→ **YOUR INSTRUCTIONS**: Return, word for word, the lines of the listing below from the one with "να φροντίσουν να" through the one with "Газовые колонки", and no other lines.

→ **DATASET EXTRACT**:
+---+

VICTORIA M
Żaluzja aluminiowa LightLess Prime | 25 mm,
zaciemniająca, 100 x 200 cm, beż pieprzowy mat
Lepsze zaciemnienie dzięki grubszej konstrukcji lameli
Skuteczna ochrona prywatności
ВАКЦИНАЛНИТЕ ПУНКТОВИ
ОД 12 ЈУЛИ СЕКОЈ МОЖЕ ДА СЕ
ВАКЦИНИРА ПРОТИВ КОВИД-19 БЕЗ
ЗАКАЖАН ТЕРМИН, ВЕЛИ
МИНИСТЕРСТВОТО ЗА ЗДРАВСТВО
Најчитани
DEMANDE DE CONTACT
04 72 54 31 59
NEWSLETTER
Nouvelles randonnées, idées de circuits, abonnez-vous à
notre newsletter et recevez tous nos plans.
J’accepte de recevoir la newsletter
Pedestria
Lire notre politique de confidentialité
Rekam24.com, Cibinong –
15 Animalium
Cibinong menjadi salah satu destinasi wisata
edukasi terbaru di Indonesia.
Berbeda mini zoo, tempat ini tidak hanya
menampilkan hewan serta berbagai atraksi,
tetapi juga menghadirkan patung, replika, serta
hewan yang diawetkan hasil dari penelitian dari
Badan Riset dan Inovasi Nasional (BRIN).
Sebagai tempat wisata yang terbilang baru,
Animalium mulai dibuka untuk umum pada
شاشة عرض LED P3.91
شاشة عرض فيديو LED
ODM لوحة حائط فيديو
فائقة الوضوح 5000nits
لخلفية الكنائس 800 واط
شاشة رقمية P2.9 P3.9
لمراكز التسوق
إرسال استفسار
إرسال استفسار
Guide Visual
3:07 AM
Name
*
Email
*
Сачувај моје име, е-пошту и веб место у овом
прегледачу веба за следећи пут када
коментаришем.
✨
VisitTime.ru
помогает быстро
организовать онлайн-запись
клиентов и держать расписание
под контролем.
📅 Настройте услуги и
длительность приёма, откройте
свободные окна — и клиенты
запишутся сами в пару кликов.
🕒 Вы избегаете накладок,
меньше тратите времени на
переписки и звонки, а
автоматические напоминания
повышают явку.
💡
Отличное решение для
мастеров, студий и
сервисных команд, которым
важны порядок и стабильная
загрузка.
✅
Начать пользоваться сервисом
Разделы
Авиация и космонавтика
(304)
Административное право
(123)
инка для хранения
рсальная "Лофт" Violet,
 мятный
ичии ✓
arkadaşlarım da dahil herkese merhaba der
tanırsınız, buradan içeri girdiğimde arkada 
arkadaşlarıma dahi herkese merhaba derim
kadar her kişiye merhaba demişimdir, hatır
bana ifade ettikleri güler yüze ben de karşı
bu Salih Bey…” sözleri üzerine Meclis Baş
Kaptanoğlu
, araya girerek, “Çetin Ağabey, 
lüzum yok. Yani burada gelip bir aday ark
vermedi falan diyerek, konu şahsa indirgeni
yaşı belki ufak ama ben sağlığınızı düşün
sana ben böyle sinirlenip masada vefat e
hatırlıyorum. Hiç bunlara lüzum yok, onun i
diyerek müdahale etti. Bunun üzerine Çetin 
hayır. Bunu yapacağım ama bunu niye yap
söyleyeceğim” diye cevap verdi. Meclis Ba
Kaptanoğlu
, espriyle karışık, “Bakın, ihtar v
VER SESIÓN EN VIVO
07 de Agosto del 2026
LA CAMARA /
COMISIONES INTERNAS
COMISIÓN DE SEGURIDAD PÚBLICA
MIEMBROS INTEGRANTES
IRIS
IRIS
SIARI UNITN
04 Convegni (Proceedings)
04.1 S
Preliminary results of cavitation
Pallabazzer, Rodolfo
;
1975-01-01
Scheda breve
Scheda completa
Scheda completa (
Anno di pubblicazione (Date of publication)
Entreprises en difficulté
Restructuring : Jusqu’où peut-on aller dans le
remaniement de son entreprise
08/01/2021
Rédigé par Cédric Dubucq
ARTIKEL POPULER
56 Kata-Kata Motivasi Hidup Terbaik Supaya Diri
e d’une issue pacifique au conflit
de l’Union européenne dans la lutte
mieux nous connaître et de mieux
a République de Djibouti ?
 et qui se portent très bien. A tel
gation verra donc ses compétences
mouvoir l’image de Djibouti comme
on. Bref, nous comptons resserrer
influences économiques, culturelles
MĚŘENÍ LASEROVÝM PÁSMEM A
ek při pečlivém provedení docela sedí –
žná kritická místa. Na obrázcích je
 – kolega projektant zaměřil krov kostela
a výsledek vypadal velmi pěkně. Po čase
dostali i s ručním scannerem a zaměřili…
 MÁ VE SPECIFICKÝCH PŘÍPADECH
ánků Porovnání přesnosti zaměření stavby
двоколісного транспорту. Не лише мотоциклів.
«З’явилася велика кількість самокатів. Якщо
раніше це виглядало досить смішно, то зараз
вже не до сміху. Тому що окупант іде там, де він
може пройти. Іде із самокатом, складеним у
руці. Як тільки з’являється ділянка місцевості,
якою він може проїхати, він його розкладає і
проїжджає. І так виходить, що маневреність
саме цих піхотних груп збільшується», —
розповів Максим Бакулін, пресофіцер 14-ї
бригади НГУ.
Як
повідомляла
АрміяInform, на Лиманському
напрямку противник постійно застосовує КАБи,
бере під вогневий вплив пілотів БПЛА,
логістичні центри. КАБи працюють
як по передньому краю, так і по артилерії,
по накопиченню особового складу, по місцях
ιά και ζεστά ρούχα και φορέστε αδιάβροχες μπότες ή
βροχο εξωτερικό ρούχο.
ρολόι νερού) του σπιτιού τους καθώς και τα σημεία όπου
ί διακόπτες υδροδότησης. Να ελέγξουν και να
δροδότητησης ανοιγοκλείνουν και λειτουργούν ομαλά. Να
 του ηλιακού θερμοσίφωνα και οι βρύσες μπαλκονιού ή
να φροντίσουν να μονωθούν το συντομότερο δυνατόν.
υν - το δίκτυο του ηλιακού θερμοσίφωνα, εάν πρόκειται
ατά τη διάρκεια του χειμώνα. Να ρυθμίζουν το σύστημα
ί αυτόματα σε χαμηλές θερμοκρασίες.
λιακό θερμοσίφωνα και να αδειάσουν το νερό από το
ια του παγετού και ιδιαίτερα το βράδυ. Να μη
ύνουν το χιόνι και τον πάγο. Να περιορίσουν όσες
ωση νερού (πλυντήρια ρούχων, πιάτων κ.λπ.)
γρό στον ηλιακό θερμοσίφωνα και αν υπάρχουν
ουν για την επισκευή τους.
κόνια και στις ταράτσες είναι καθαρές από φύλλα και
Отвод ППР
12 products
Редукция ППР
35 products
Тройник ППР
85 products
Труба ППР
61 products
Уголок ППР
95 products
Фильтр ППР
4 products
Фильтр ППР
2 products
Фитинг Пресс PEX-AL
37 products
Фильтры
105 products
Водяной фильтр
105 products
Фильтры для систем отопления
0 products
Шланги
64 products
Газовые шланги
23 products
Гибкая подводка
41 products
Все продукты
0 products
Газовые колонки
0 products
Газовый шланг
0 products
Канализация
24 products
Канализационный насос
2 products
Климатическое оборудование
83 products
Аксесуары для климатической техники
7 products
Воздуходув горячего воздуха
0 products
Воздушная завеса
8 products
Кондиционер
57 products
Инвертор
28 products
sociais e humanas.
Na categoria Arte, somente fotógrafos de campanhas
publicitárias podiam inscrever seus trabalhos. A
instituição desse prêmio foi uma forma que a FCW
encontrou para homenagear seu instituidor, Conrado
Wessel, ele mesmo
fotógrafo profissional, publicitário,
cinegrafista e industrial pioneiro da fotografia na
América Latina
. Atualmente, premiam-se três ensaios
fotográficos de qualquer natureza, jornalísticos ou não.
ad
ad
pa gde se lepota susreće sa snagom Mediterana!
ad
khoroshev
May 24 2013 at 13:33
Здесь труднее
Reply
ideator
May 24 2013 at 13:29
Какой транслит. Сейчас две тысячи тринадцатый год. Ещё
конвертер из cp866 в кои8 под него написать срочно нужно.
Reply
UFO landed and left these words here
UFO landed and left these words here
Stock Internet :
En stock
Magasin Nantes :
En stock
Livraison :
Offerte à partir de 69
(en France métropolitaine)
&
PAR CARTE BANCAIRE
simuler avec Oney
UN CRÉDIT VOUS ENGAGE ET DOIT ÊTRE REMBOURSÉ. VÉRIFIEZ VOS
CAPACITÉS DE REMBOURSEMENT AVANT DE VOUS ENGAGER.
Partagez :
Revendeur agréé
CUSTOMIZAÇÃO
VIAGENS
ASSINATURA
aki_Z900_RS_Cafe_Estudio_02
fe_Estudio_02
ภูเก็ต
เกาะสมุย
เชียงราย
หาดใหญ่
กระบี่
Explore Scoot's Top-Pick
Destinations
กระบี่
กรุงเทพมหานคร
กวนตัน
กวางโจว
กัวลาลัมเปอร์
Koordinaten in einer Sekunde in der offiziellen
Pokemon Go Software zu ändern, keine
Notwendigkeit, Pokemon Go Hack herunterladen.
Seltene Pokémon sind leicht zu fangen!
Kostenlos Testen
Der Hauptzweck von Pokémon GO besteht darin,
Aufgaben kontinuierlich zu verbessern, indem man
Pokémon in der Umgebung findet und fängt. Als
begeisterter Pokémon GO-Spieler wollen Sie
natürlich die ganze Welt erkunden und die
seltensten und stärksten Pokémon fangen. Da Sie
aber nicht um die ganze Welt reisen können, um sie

+---+

→ **RESPONSE TO THE EXERCISE**:
να φροντίσουν να μονωθούν το συντομότερο δυνατόν.
υν - το δίκτυο του ηλιακού θερμοσίφωνα, εάν πρόκειται
ατά τη διάρκεια του χειμώνα. Να ρυθμίζουν το σύστημα
ί αυτόματα σε χαμηλές θερμοκρασίες.
λιακό θερμοσίφωνα και να αδειάσουν το νερό από το
ια του παγετού και ιδιαίτερα το βράδυ. Να μη
ύνουν το χιόνι και τον πάγο. Να περιορίσουν όσες
ωση νερού (πλυντήρια ρούχων, πιάτων κ.λπ.)
γρό στον ηλιακό θερμοσίφωνα και αν υπάρχουν
ουν για την επισκευή τους.
κόνια και στις ταράτσες είναι καθαρές από φύλλα και
Отвод ППР
12 products
Редукция ППР
35 products
Тройник ППР
85 products
Труба ППР
61 products
Уголок ППР
95 products
Фильтр ППР
4 products
Фильтр ППР
2 products
Фитинг Пресс PEX-AL
37 products
Фильтры
105 products
Водяной фильтр
105 products
Фильтры для систем отопления
0 products
Шланги
64 products
Газовые шланги
23 products
Гибкая подводка
41 products
Все продукты
0 products
Газовые колонки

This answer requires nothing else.